Former Watergate Counsel Sees a Case Made for Obstruction of Justice

The reactions to James Comey’s written testimony, which was released on Wednesday, is a sight to behold.

I’m assuming everyone saw the same release, but depending on where your loyalties lie, it’s as if they were seeing completely different things.

For loyalists, they’re crowing over Comey saying in the testimony that he told Trump he wasn’t under investigation.

I’m so happy for you guys, except nobody but you thought Trump was under investigation.

Members of his team are under investigation, but Trump, himself, is only a secondary player to the main event, there.

Others saw a very clear case of a U.S. president trying to use his office to influence the direction of a federal investigation.

But is it obstruction? Does it rise to the level of a criminal offense, or is it simply a case of a bumbling, arrogant, political neophyte stepping in it, bigly?

We may have a way to go before we come to any solid conclusions, yet, and Comey’s testimony this morning may be the start, but some experienced voices are already chiming in.

A former counsel to the Watergate prosecutors feels there is sufficient evidence to pursue a charge of obstruction against President Trump.

“In prepared testimony released on the eve of his appearance Thursday before the Senate Intelligence Committee, former FBI director James B. Comey placed President Trump in the gunsights of a federal criminal investigation, laying out evidence sufficient for a case of obstruction of justice,” Philip Allen Lacovara — who served as counsel to Watergate special prosecutors Archibald Cox and Leon Jaworski — wrote in an op-ed published in The Washington Post.

Lacovara wrote that the former FBI director shows that Trump had “specifically attempted to shut off at least one major piece of what Trump calls the ‘Russia thing,’ the investigation into the misleading statements by fired national security adviser Michael Flynn concerning his role in dealings with the Russians.”

“This kind of presidential intervention in a pending criminal investigation has not been seen, to my knowledge, since the days of Richard Nixon and Watergate,” Lacovara wrote.

Interesting.

Trump indeed hoped to turn Comey away from the investigation surrounding Michael Flynn, and in recent weeks, there was speculation that after this investigation was out of the way, the president hoped to bring Flynn back in as national security adviser.

“The obstruction of justice statute prohibits not only successful interference with pending criminal investigations but also any use of ‘threats’ to ‘endeavor’ to obstruct an investigation,” Lacovara wrote.

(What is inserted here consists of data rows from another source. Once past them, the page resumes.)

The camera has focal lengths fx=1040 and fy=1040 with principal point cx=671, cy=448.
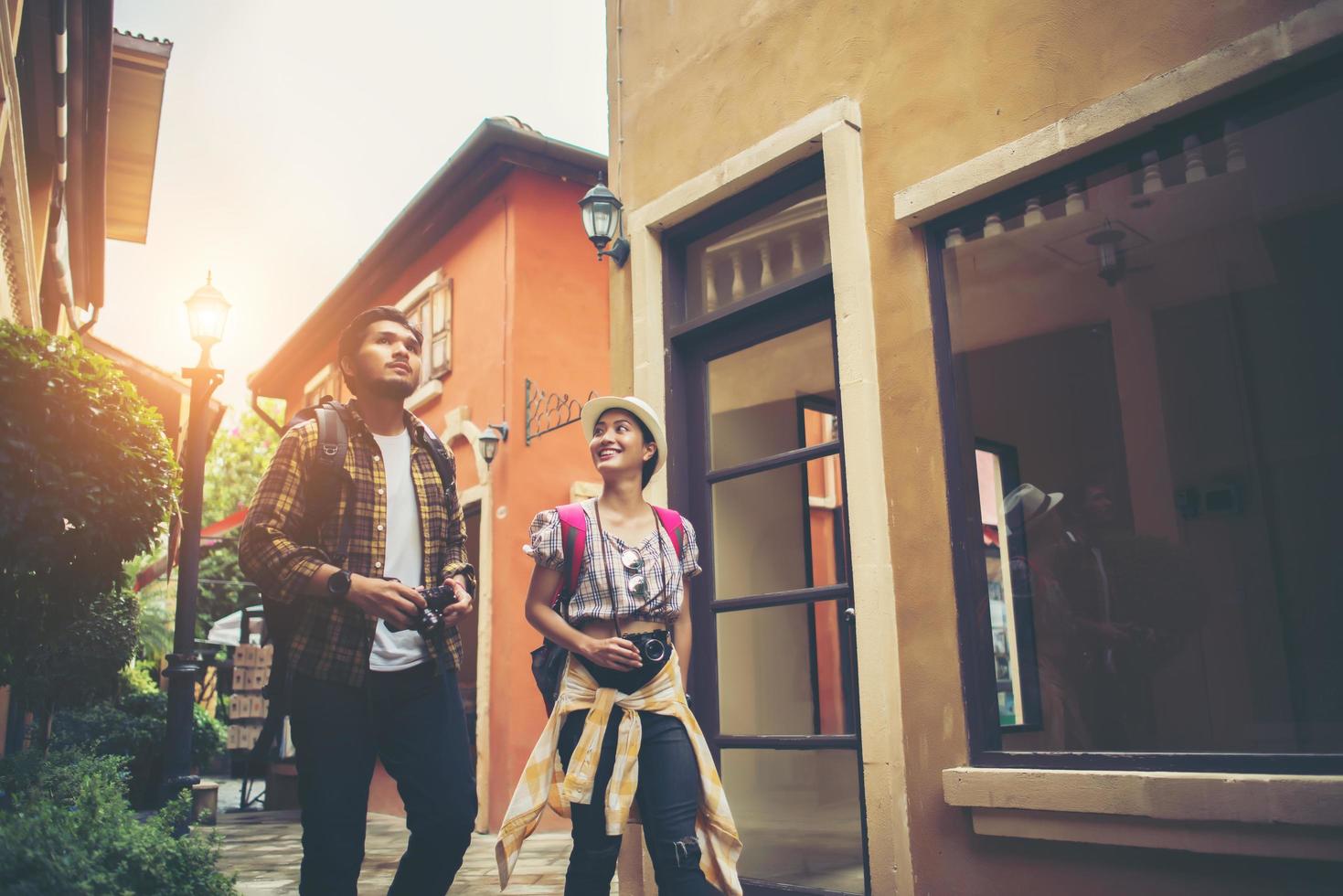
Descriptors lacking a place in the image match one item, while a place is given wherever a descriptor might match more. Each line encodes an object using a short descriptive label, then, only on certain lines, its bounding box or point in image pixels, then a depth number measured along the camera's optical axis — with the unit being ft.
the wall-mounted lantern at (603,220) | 18.97
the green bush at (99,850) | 8.16
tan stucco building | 10.80
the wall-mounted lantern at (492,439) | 35.37
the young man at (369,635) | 9.31
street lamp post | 25.25
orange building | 34.17
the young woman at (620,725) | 10.31
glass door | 15.44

He wrote that Comey’s testimony “lays out a case against the president that consists of a tidy pattern, beginning with the demand for loyalty, the threat to terminate Comey’s job, the repeated requests to turn off the investigation into Flynn and the final infliction of career punishment for failing to succumb to the president’s requests, all followed by the president’s own concession about his motive.”

“Any experienced prosecutor would see these facts as establishing a prima facie case of obstruction of justice,” he wrote.

I’ve already seen Trump’s fans say he meant loyalty to the U.S., which is rather insane, and a desperate stretch, at best.

Just by virtue of being made director of the FBI, Comey took an oath to serve the United States.

“The ball now is in Mueller’s court to decide whether he has (or will have) enough evidence to charge Trump with obstruction,” he wrote, referring to special counsel Robert Mueller.

“And, if so, whether to reach the same conclusion that I reached in the Nixon investigation — that, like everyone else in our system, a president is accountable for committing a federal crime.”

He should be, and if the evidence supports the definition of obstruction, then let justice be done.